> _Assignment A_:
Please answer these questions about the Vanderbilt article, each on its own line:
(i) What record did Vanderbilt finish with in 2012?
(ii) What year was the most recent Vanderbilt team to start the season 0-3?
(iii) What was the 1964 team's final record?

> _Supplied text_:
____________________

Saturday Tailgate: LSU

The Vanderbilt Commodores sit at 0-2 on the season. The last time Vanderbilt started 0-2, it was 2015, and the Commodores drilled Austin Peay for their first win of the season. (Like this year, the two losses to open 2015 came against Georgia and a team coached by Jeff Brohm.) Vanderbilt also opened the season 0-2 in 2014, and we all remember what happened that season.

Sounding ominous yet? Well, in 2012, Vanderbilt opened the season 0-2 and then, after a 58-0 win over Presbyterian, got drilled 48-3 by Georgia. They’d win 8 of 9 to finish the season, though, ending the year with a 9-4 record.

On the other hand, all three of those teams got a win in their third game. So, too, did Robbie Caldwell’s 2010 team, which opened with losses to Northwestern and LSU before hastening the end of the Houston Nutt era at Ole Miss for the first of the SEC Media Days GOAT’s two career wins as a head coach. To find a Vanderbilt team that started the year 0-3, you have to go all the way back to 2006, Bobby Johnson’s first post-Jay Cutler team. That team started the season by playing Michigan, Alabama, and Arkansas, and predictably lost all of them. Meanwhile, here’s a list of some other Vanderbilt teams that started the year 0-3 and how they finished the season…

  • 2004: 2-9
  • 2000: 3-8
  • 1998 (started 0-6): 2-9
  • 1996 (started 0-4): 2-9
  • 1995 (started 0-7): 2-9
  • 1986: 1-10
  • 1980 (started 0-6): 2-9
  • 1979 (started 0-7): 1-10
  • 1969: 4-6
  • 1964: 3-6-1
  • 1963 (started 0-6): 1-7-2
  • 1962 (started 0-8): 1-9
  • 1960 (started 0-4): 3-7

I mean, you’re starting to get the picture. I only went back to 1960, but no Vanderbilt team has started the season with three straight losses and finished with a winning record (granted, not many Vanderbilt teams since 1960 have finished with a winning record, period.) Only two of them even won four games, and only five of them won three. Now, I’ll grant that most of these were bad teams, and for a few of them the losing didn’t stop at 0-3.

____________________

> _Task inputs_:
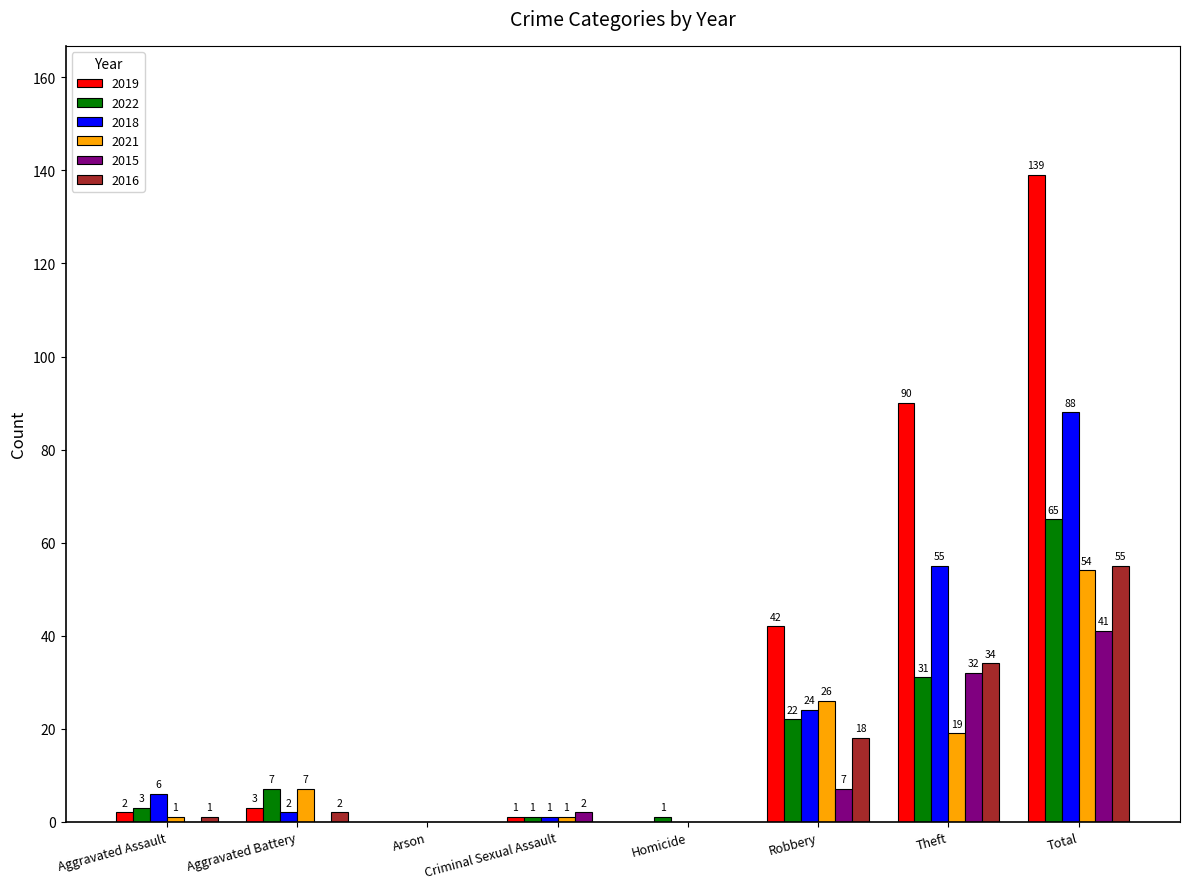

At which category is the sum across all series the highest?

Total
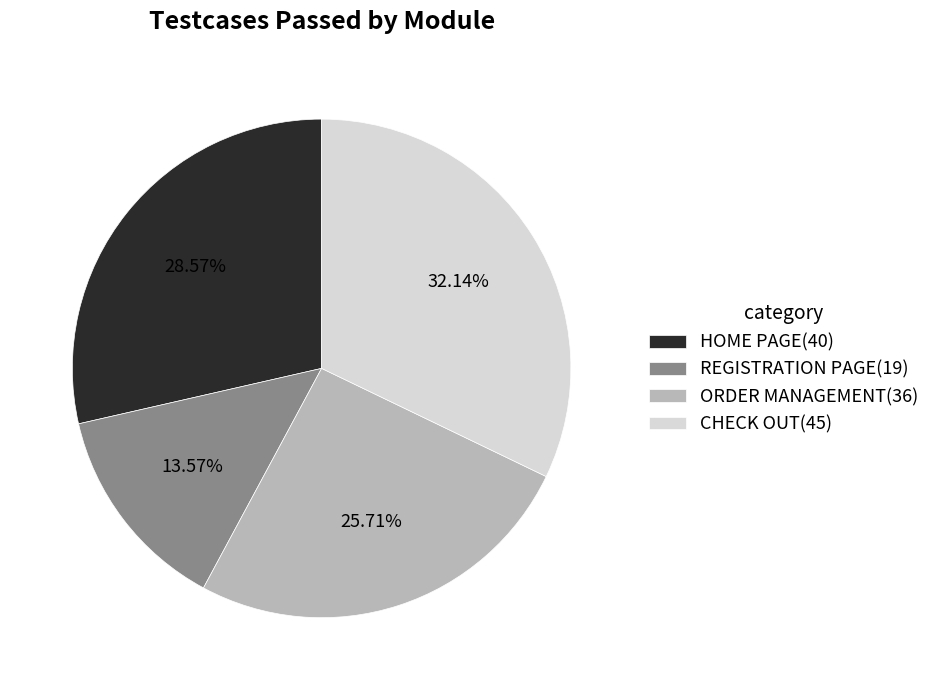

To the nearest percent, what percentage of the pie is ORDER MANAGEMENT?

26%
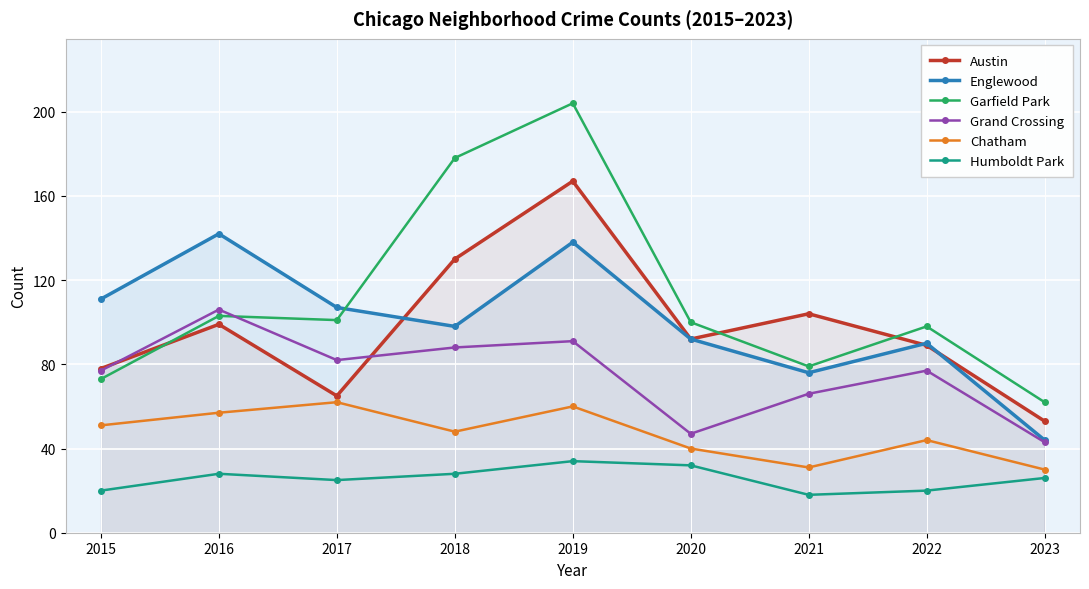

How many lines are shown in the chart?

6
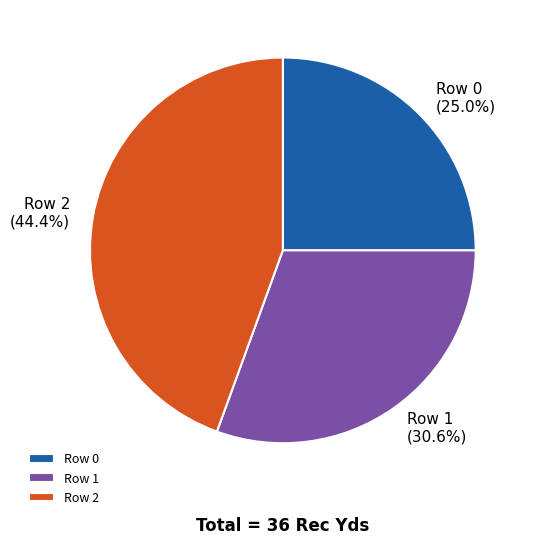

How many slices are in this pie chart?

3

____________________

> _Assignment B_: Return every line in the rows above that contains the word "many".

> _Answer space A_:
(i) 9-4
(ii) 2006
(iii) 3-6-1

> _Answer space B_:
How many lines are shown in the chart?
How many slices are in this pie chart?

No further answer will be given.